But pretending as though both the right and the left (and let’s be honest, the left absolutely has its own problems with transphobia) are equivalent in their efforts to “erase women” is a position that hyperfocuses on semantics while obscuring the real stakes of right-wing violence, especially on trans people who get pregnant. Like, yeah, the right wing just overturned your right to abortion and has threatened to recriminalize gay sex and contraceptives. But have you considered that the Pronoun Police are just as bad???

There is no all-powerful trans lobby that is busting into the ACLU headquarters and forcing them to type the words “pregnant people” at gunpoint.
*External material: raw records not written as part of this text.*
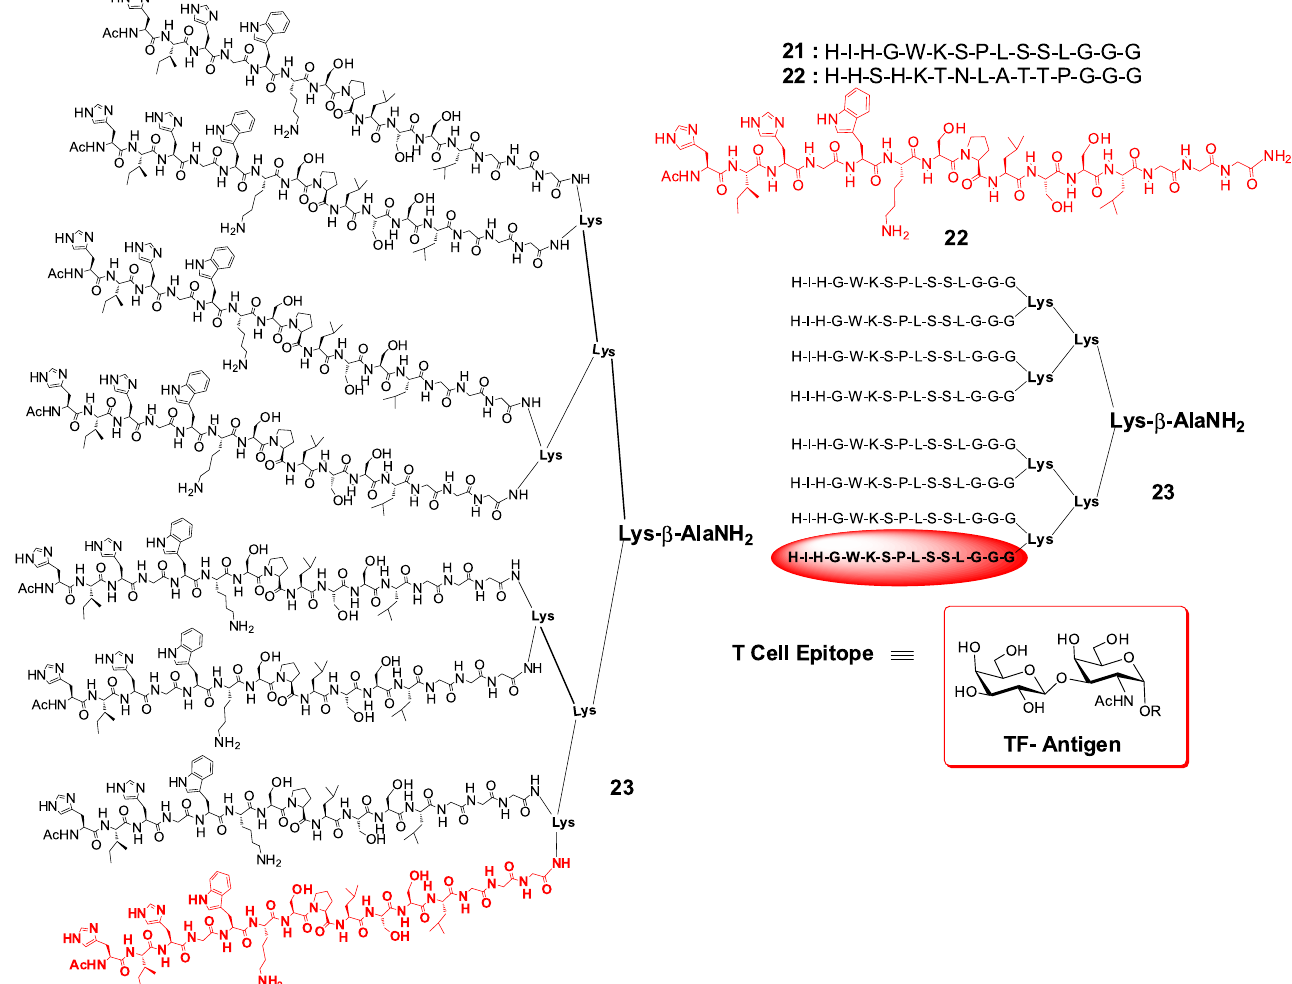
FIGURE 9 - Antigenic carbohydrate epitopes can be functionally replaced by peptide sequences. When multimerized into a dendritic molecular architecture, the resulting neoglycoconjugates can not only be recognized by anti-carbohydrate antibodies but can also act to trigger a successful immune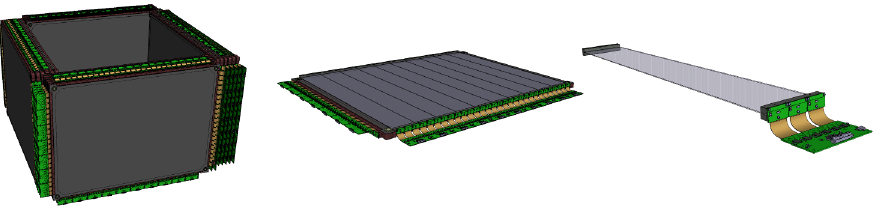
Figure 5. Sketch of the 4-side FIT detector (left). Sketch of one x-y plane (center). Sketch of a FIT module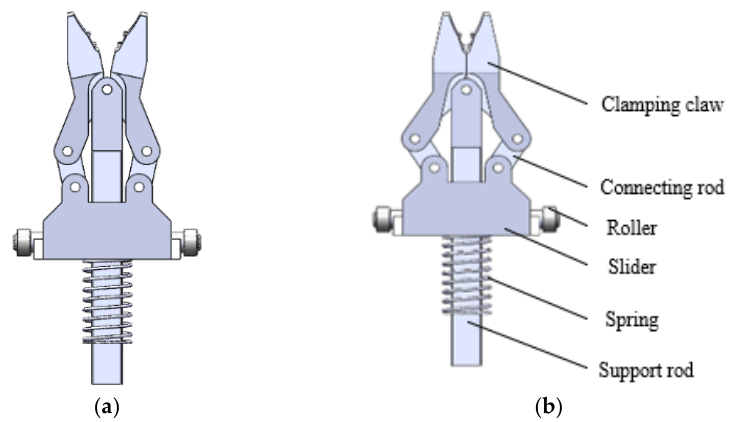
Figure 8. Structure of the clamping unit: ( a ) open state, and ( b ) closed state.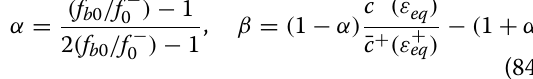
that some tensile cracks tend to close or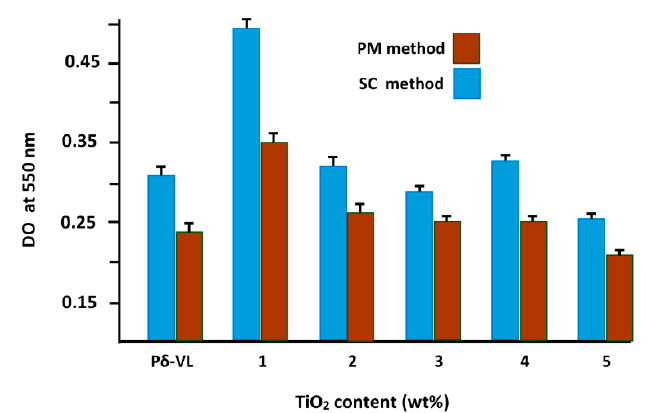
Figure 4. Cell adhesion screening tests performed with virgin P δ -VL and TiO 2 /P δ -VL/TiO 2 hybrid materials with different TiO 2 contents prepared by SC and PM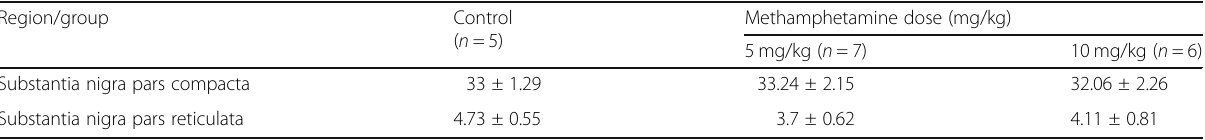
Table 1 Comparable tyrosine hydroxylase immunoreactive positive cell numbers in the control and methamphetamine (METH)- treated rats ’ substantia nigra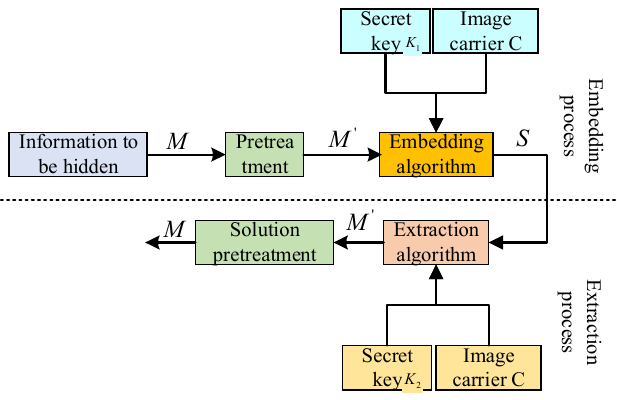
Figure 3. Frame model of image hiding.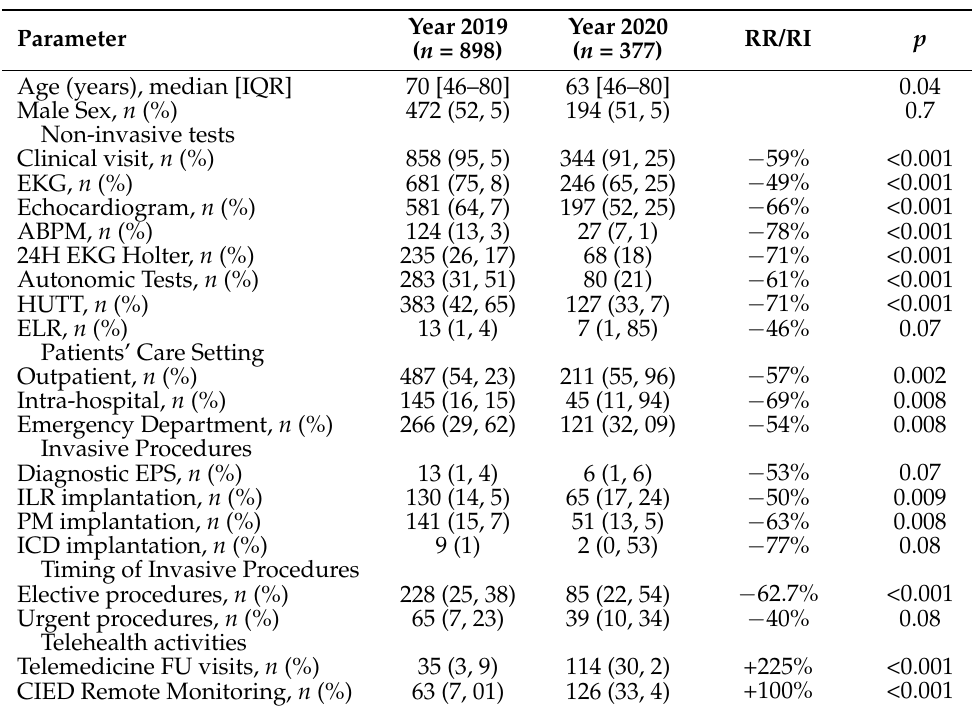
Figure 5. Number and type of telehealth activities during 2019 and 2020 study periods. FU: follow-up; CIED: cardiac implantable electronic device. Table 1. Anthropometric characteristics and differences in SUs activities during 2019 and 2020 study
Shit is generally pretty bad for trans people, especially in the U.S. and U.K. Just the other day, the U.K. announced that it would only construct “male” and “female” bathrooms for government buildings moving forward, to accommodate cisgender women who felt that they were “losing privacy and being disadvantaged” by gender neutral toilets, a line that is also straight out of the TERF playbook. We have next to zero institutional power, and if it does exist, it’s rapidly being quashed by a mainstream media that keeps publishing arguments founded on the “both sides” fallacy, in tandem with lawmakers that keep adopting those talking points from the media.

As inane and redundant as Paul’s op-ed is, TERF views being platformed in the Times spells bad news for trans people. Just look to the U.K. One moment, you’re seeing a deluge of transphobia and TERF-driven arguments in the mainstream press. The next, gender-neutral bathrooms are gone from your government buildings. What comes next?